The league and MLBAM, MLB’s interactive arm, last week announced a landmark agreement with the New York Yankees, the YES Network and Cablevision to begin in-market streaming of the club’s games beginning July 8. The effort, first reported by SportsBusiness Journal earlier this month, marks the first agreement of its kind by a major professional sports league in conjunction with local TV rights and represents a significant breakthrough after years of fruitless negotiations on the matter.
The package is priced at $49.95 for the rest of the season and $19.95 for a 30-day period.
A second in-market streaming deal set to be announced this week involves the San Diego Padres and Cox Communications, according to industry sources.
Selig’s memo was created and distributed with the intent of announcing two clubs had entered into in-market streaming agreements and to outline the economic framework for these and subsequent pacts.
In a similar memo nearly two years ago, Selig described the financial debate over in-market streaming as being in a “logjam” and pressed the MLBAM board of directors to pursue a solution. The latest memo references that prior note, as Selig calls the new framework “a fair and practical outcome to break what I have called the in-market streaming ‘logjam.’”
Other teams do not appear to be close to deals for in-market streaming on the heels of the Yankees and Padres, but MLB President Bob DuPuy last week said while announcing the Yankees’ deal that he expects “a majority” of teams will have such deals in place sometime next season.
Selig’s memo, however, shows the uncertainty that MLB has in determining how big the local streaming market will be. Similarly, MLB Advanced Media President and Chief Executive Bob Bowman last week acknowledged that part of the effort involves creating a new market.
In the Selig memo, the commissioner describes three years of “agonizing” over the issue, and how the league hired Allen & Co. to determine the value of local streaming rights. That research effort “provided guidance, but not certainty,” he wrote.
“Only one thing is in fact certain — there is some set of revenues that we are not currently generating,” Selig writes. “At the outset, I am convinced the revenues are likely to be quite modest and I am convinced it is in the interest of the game to begin an assessment of how our fans will react to this offering.”

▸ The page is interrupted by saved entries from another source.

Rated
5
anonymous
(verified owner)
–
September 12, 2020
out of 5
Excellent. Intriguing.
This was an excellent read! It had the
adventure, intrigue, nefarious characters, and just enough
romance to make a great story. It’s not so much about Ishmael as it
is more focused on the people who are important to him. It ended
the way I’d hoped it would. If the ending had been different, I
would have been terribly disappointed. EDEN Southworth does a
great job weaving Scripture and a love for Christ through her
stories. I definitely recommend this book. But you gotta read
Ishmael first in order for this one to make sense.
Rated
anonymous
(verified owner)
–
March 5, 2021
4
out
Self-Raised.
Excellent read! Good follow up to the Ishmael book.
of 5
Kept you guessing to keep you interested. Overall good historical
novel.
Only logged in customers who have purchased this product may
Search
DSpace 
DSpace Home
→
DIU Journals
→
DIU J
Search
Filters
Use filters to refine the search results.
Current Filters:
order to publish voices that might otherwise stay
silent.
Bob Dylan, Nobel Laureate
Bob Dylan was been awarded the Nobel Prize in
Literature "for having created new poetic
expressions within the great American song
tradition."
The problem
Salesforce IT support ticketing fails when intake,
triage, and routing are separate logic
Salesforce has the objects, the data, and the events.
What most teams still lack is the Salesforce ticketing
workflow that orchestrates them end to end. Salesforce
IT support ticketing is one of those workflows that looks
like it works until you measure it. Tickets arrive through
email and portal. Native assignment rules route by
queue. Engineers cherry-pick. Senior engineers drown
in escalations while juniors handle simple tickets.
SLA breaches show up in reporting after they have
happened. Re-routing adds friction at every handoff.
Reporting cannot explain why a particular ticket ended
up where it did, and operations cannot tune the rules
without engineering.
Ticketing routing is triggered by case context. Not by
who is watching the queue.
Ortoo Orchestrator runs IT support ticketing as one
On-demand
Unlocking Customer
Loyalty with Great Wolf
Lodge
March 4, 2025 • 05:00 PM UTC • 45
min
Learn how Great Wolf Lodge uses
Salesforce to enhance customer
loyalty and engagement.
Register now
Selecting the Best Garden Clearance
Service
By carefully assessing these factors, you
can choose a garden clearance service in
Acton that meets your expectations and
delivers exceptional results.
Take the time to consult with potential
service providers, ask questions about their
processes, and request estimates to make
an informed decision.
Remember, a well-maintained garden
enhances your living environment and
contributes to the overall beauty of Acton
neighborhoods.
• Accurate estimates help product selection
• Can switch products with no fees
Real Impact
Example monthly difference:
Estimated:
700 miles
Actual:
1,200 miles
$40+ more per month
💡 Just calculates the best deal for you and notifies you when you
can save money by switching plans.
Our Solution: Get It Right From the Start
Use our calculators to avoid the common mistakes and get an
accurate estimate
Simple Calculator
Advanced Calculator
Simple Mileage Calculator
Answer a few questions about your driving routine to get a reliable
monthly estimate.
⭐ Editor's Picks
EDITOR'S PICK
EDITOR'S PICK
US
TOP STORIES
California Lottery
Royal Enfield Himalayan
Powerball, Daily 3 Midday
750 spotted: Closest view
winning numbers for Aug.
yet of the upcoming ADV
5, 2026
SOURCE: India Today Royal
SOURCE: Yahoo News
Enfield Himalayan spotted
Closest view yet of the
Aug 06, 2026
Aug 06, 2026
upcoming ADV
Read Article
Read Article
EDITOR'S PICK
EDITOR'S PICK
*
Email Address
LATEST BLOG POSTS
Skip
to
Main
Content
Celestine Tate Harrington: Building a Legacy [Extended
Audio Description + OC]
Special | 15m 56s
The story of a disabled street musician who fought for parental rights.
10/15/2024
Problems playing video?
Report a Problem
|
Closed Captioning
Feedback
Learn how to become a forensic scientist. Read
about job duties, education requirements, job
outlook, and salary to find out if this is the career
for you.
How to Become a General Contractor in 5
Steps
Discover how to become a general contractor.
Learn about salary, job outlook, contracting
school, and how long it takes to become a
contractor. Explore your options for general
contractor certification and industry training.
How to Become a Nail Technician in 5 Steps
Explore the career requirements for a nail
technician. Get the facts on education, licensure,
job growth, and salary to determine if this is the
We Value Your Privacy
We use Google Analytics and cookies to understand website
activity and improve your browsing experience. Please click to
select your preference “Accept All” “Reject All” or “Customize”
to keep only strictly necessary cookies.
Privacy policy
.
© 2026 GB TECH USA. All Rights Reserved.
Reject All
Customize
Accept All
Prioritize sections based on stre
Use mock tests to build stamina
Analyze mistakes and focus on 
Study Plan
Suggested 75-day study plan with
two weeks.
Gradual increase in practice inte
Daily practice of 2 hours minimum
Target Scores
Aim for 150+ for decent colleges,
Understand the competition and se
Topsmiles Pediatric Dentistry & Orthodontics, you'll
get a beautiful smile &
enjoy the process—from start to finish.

Currently, the Yankees’ in-market streaming is available only to Cablevision subscribers who receive both the company’s TV and Internet service. YES President and Chief Executive Tracy Dolgin last week said the RSN is talking with other distributors to expand the footprint of the Yankees’ in-market streaming, as Cablevision’s penetration does not reach several key parts of the New York market.
But those deals, as well as any other MLB in-market streaming pacts, according to the Selig memo, will require that a user receiving the service must also “be a cable television subscriber to the club’s regional sports network” in order to protect the existing local TV rights.